Opinião

Escolhas óbvias

18 fev 2016 00:00

Por outro lado, parece faltar irreverência. Pessoas que pensem as artes e a cultura em geral numa frequência mais ousada, na perspectiva de descobrir novos caminhos e de encontrar outras linguagens.

As últimas semanas vieram provar que as declarações que Raul Castro proferiu relativamente à intenção de Leiria ser Capital Europeia da Cultura em 2027 não foram apenas fruto de um entusiasmo momentâneo, dito para cair no esquecimento dias depois.

Passado o impacto inicial que a sua afirmação gerou, com tantas manifestações de apoio como opiniões críticas, a intenção do presidente da Câmara ganhou corpo com o conhecimento de que João Bonifácio Serra seria a pessoa escolhida para encabeçar o grupo de missão que irá organizar o programa de manifestações com vista à candidatura.

Goste-se ou não da solução, a verdade é que Bonifácio Serra tem um currículo à altura do cargo, onde não falta a experiência de ter sido presidente da entidade responsável pelo projecto Guimarães 2012 Capital Europeia da Cultura.
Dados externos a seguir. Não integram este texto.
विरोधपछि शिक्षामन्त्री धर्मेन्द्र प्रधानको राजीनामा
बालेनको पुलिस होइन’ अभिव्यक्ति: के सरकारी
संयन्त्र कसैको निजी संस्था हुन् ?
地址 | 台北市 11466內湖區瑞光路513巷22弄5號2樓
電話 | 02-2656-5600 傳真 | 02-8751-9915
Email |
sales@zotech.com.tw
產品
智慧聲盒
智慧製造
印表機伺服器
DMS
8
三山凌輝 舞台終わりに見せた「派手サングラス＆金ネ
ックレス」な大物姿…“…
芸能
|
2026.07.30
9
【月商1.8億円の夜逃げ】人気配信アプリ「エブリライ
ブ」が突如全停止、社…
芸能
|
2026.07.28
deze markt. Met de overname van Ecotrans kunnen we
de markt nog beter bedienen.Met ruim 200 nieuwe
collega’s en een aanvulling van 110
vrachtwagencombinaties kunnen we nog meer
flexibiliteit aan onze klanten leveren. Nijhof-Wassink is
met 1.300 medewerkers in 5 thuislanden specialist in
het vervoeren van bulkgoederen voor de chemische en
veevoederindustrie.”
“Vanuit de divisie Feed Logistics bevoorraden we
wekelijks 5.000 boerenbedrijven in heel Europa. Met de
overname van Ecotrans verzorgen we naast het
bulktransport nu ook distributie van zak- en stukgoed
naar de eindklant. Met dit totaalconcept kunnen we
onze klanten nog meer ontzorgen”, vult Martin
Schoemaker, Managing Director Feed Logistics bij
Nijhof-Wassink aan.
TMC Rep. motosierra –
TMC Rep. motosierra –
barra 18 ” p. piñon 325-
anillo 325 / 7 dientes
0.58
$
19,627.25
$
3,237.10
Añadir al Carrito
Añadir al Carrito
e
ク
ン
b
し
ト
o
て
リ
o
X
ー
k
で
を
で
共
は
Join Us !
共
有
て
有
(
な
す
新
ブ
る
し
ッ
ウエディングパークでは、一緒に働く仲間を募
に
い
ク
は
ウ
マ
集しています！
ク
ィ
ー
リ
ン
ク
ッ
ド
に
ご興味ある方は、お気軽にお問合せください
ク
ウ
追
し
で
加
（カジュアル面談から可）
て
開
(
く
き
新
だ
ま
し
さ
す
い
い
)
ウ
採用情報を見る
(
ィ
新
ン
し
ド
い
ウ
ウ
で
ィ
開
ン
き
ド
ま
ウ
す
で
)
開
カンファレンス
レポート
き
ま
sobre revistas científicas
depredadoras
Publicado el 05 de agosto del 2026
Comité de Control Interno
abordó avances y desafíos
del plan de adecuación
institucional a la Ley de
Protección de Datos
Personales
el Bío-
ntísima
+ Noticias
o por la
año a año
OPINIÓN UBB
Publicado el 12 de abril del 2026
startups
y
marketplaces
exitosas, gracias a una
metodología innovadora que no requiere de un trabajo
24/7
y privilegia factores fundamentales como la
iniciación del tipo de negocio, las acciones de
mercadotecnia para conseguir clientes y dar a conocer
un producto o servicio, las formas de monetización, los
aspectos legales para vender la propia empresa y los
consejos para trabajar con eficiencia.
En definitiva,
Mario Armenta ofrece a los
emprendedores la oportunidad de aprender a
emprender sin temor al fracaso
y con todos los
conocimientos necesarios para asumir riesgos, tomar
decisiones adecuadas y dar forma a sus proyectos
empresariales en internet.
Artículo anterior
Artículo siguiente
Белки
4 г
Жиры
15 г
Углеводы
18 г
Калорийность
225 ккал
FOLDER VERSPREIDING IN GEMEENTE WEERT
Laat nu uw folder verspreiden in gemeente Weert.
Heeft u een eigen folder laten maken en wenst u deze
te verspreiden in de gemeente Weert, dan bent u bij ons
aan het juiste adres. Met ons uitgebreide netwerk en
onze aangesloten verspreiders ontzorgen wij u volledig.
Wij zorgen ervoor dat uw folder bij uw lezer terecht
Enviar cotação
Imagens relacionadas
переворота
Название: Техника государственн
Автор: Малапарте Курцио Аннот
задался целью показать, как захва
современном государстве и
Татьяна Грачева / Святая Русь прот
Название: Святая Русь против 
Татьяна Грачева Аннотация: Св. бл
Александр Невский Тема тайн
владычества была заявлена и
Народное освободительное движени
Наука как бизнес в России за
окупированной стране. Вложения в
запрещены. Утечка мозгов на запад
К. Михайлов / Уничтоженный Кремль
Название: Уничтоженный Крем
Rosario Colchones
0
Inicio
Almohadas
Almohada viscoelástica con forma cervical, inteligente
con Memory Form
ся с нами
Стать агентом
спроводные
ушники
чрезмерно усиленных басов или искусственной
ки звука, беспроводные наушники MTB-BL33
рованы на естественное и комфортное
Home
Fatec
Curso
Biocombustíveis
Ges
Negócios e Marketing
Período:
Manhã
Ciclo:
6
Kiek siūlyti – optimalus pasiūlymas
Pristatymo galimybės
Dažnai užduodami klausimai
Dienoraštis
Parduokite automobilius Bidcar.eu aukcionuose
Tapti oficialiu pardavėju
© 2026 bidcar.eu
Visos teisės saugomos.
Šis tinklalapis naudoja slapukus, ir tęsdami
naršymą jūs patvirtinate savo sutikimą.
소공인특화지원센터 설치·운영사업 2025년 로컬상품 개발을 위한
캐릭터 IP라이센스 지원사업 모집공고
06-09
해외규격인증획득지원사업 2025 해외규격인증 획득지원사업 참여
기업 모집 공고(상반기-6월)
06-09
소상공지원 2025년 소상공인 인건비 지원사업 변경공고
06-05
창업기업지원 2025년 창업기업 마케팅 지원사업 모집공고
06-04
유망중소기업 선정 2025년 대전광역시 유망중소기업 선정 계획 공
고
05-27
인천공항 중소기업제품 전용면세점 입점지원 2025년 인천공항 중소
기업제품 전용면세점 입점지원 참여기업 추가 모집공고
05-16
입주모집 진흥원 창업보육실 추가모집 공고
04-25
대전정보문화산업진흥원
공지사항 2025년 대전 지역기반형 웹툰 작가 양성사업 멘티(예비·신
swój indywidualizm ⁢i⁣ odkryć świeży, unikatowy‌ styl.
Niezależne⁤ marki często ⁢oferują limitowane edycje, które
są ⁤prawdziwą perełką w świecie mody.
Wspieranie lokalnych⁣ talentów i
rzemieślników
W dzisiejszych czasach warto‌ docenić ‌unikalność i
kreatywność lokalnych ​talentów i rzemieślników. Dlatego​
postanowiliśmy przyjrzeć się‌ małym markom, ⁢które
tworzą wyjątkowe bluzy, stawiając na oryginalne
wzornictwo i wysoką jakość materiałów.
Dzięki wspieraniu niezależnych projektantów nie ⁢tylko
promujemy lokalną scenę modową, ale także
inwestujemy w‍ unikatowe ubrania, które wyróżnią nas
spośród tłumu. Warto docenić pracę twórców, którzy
A completar o referido grupo de missão, a autarquia indicou os nomes de Acácio de Sousa, presidente do Orfeão de Leiria, Paulo Lameiro, director artístico da SAMP, Joaquim Ruivo, director do Mosteiro da Batalha, e Helena Brites, autarca e musicoterapeuta.

Excluindo o nome menos óbvio de Helena Brites, poder-se-á dizer que as escolhas são naturais, compreensíveis e até politicamente correctas. São pessoas ligadas à cultura, com ideias e provas dadas nas suas áreas de intervenção e com capacidade mobilizadora na região. Têm notoriedade e transmitem ao grosso da população o sentimento de credibilidade do projecto, aspecto que não é de desprezar. No entanto, sem pôr em causa a qualidade e capacidade das personalidades escolhidas, esperar-se-ia que uma decisão arrojada e corajosa, como a decisão de candidatar Leiria a Capital Europeia da Cultura, fosse acompanhada também de algum arrojo na escolha da equipa que irá liderar o processo.

Politiquices à parte, que pouco interessa a cor política de cada um se houver a capacidade de colocar o projecto acima disso, parece, numa primeira análise, que a equipa tem algumas fragilidades. Em primeiro lugar, não respeita a transversalidade cultural, com peso excessivo da música e sem representação de outras artes como o teatro, a dança, as artes plásticas, a literatura, a arquitectura ou a arte urbana.

Por outro lado, parece faltar irreverência. Pessoas que pensem as artes e a cultura em geral numa frequência mais ousada, na perspectiva de descobrir novos caminhos e de encontrar outras linguagens. Que, olhando para o passado e para o presente, tentem antecipar o que será o futuro, que tenham capacidade de viver antes do seu tempo.

Também faltará um representante de gerações mais jovens, que tanta dinâmica têm imprimido à cultura do concelho e que colocaram Leiria num mapa de que andava arredada há décadas.

Para concluir, os nomes propostos não estão em causa. São escolhas que garantem um trabalho sério e de qualidade. Faltam é outros que possam acrescentar diversidade, criatividade, linguagem e pensamento distintos.

No entanto, olhando para o que se conhece de quem integra a equipa, fica a garantia de que haverá a inteligência de chamar outras personalidades para contribuírem com as suas opiniões, ideias e propostas que possam acrescentar valor e diferença ao projecto.